[Pose landmark coordinates]
····················

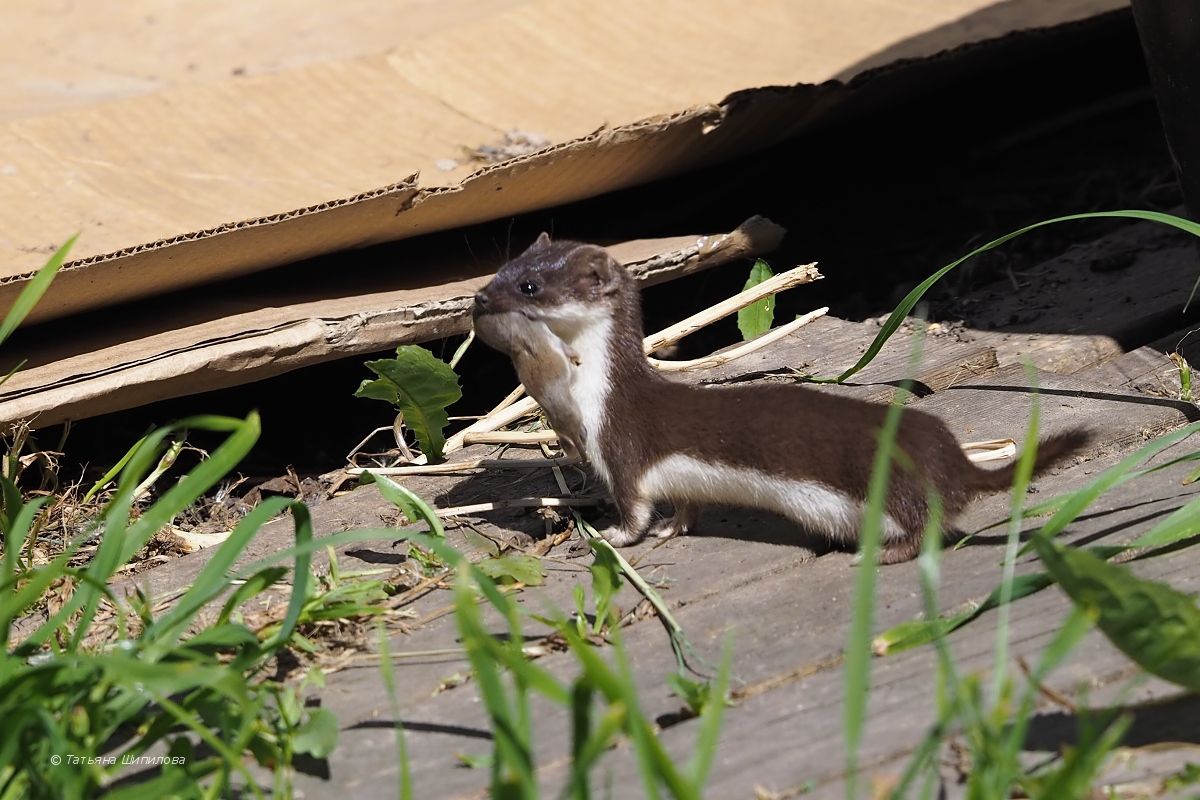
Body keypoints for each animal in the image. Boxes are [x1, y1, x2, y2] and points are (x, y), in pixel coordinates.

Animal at [468, 236, 1089, 563]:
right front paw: (674, 527)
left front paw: (609, 537)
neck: (593, 398)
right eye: (499, 270)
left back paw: (880, 552)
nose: (478, 300)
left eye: (528, 286)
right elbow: (683, 505)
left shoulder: (622, 448)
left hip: (888, 488)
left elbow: (634, 509)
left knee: (924, 527)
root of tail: (955, 460)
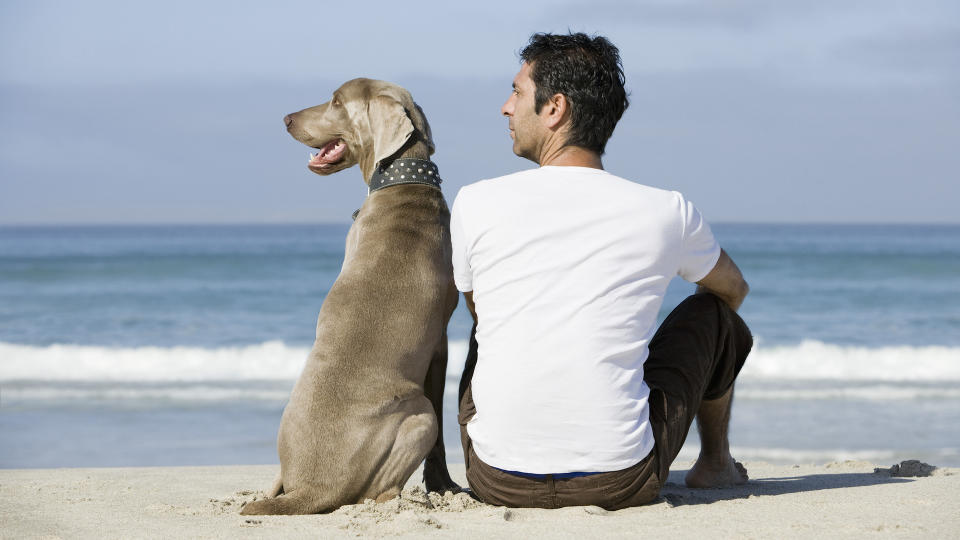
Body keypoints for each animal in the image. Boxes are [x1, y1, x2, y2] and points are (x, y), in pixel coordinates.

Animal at [244, 77, 462, 516]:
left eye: (336, 102)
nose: (286, 118)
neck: (404, 181)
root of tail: (311, 488)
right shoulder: (441, 343)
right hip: (421, 416)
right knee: (377, 493)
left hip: (418, 417)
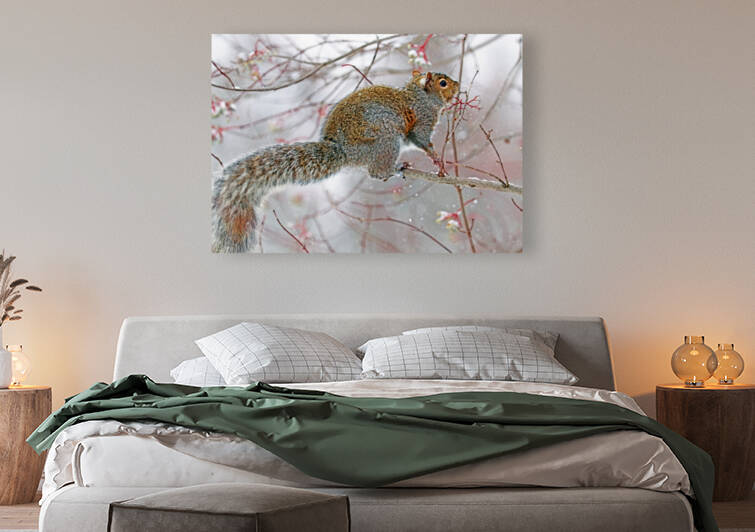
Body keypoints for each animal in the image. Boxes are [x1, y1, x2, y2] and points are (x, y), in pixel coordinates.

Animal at [212, 71, 459, 252]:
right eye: (443, 83)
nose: (458, 85)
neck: (421, 96)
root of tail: (344, 151)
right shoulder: (422, 121)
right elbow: (422, 140)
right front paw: (435, 156)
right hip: (386, 143)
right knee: (376, 171)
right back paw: (396, 168)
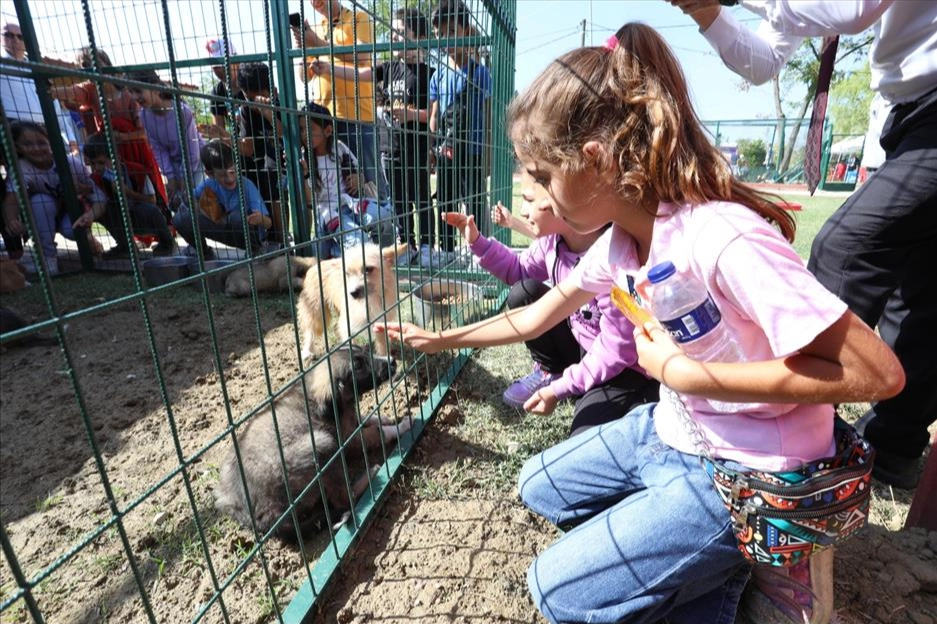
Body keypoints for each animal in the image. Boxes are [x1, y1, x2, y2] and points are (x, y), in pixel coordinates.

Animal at [218, 344, 414, 540]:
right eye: (358, 366)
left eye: (363, 350)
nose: (392, 361)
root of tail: (264, 519)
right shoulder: (348, 440)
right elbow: (377, 432)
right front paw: (403, 426)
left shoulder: (350, 423)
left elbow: (365, 419)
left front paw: (384, 418)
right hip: (323, 444)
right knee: (344, 498)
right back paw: (372, 473)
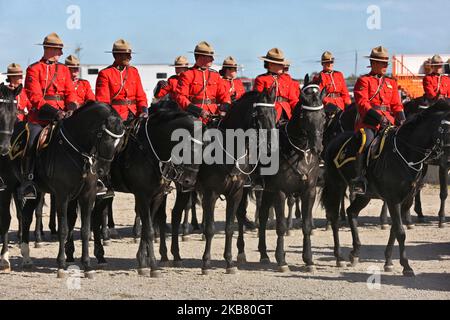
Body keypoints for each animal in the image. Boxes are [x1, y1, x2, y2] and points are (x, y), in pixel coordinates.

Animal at [15, 102, 125, 278]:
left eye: (120, 144)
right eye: (105, 138)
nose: (102, 171)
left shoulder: (88, 196)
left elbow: (86, 230)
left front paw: (87, 265)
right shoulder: (62, 196)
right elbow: (64, 229)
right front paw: (61, 264)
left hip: (37, 191)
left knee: (26, 216)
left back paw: (26, 257)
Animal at [91, 101, 200, 276]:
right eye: (189, 149)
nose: (189, 181)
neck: (151, 150)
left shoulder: (157, 196)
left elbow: (147, 226)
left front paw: (142, 260)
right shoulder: (142, 195)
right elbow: (148, 228)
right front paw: (153, 265)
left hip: (105, 193)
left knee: (95, 216)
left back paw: (100, 256)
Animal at [251, 80, 326, 272]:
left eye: (323, 116)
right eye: (304, 116)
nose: (317, 148)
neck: (299, 152)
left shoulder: (309, 191)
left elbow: (306, 225)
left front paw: (309, 260)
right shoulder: (280, 192)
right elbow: (281, 225)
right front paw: (281, 260)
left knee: (263, 215)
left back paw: (263, 253)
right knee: (263, 217)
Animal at [320, 99, 450, 276]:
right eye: (447, 128)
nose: (447, 161)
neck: (406, 153)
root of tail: (333, 141)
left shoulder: (406, 200)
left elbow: (395, 229)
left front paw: (388, 261)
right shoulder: (393, 199)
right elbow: (400, 232)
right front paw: (406, 266)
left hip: (365, 195)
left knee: (351, 212)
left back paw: (355, 253)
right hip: (336, 185)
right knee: (334, 216)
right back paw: (339, 256)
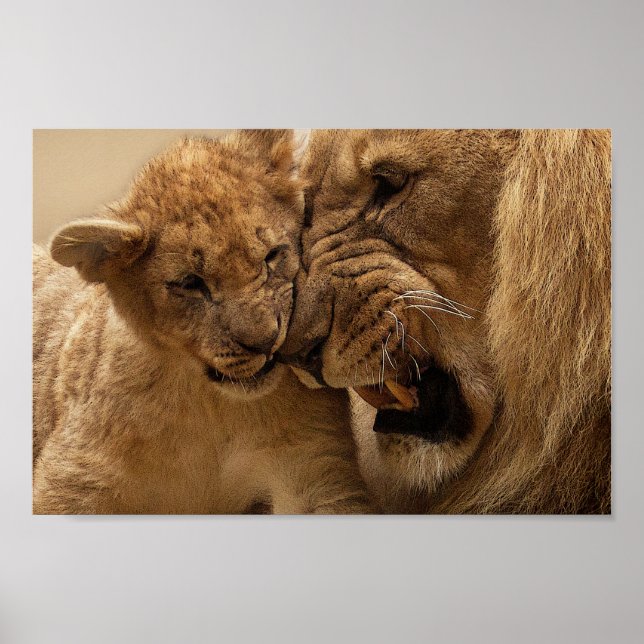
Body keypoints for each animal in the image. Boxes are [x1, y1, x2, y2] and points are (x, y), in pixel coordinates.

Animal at [33, 129, 371, 514]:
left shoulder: (313, 467)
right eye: (190, 283)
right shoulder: (76, 479)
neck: (212, 406)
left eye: (272, 255)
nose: (266, 342)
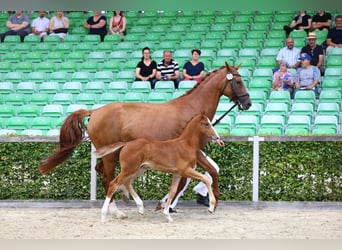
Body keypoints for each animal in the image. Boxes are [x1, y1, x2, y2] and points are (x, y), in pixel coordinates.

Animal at [38, 62, 251, 209]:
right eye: (238, 81)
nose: (248, 103)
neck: (192, 111)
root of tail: (95, 111)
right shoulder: (192, 153)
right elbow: (190, 178)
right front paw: (166, 205)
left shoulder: (194, 153)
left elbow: (212, 171)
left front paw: (209, 198)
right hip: (110, 155)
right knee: (108, 178)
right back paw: (116, 208)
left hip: (110, 154)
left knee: (103, 173)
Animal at [94, 114, 222, 222]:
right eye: (206, 124)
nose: (217, 138)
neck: (185, 145)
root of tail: (126, 144)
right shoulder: (185, 171)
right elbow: (206, 180)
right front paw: (211, 207)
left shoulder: (177, 174)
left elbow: (172, 192)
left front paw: (167, 215)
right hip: (129, 169)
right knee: (113, 184)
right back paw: (104, 216)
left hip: (139, 169)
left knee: (127, 182)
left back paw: (141, 208)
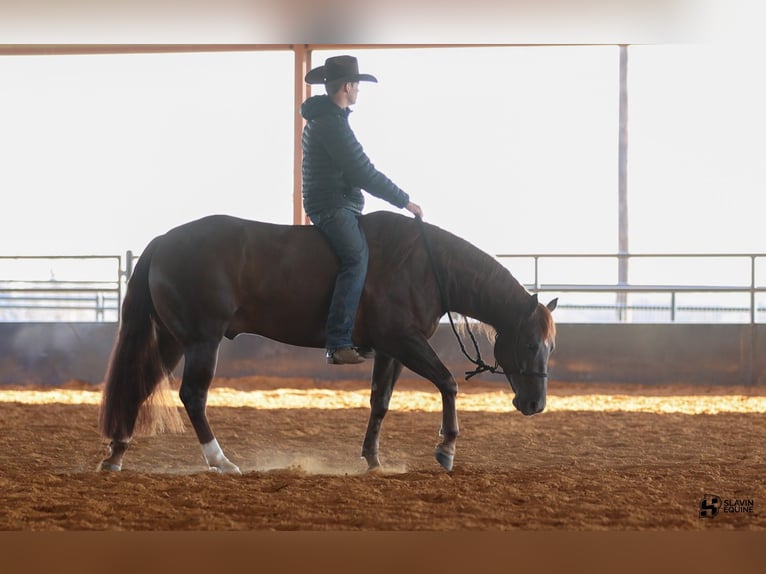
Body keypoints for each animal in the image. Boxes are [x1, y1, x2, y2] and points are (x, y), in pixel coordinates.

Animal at [98, 211, 557, 474]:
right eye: (531, 345)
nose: (536, 404)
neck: (426, 266)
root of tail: (163, 242)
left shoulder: (391, 350)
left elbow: (380, 402)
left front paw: (373, 459)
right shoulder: (404, 341)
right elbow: (447, 383)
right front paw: (445, 449)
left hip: (173, 340)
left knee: (139, 387)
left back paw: (116, 454)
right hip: (201, 341)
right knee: (193, 396)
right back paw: (220, 460)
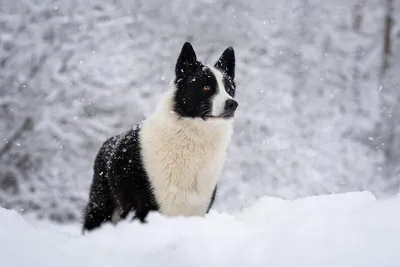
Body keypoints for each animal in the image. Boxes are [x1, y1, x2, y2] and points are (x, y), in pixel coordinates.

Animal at [81, 42, 238, 232]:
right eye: (206, 87)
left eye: (229, 89)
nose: (232, 104)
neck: (192, 140)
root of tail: (107, 143)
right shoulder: (148, 208)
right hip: (101, 206)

····················

◆ WORK INSTRUCTION ◆
Across all the entries above, count each line that has the word "tail" in it, and give only the count.

◆ WORKED SOLUTION ◆
9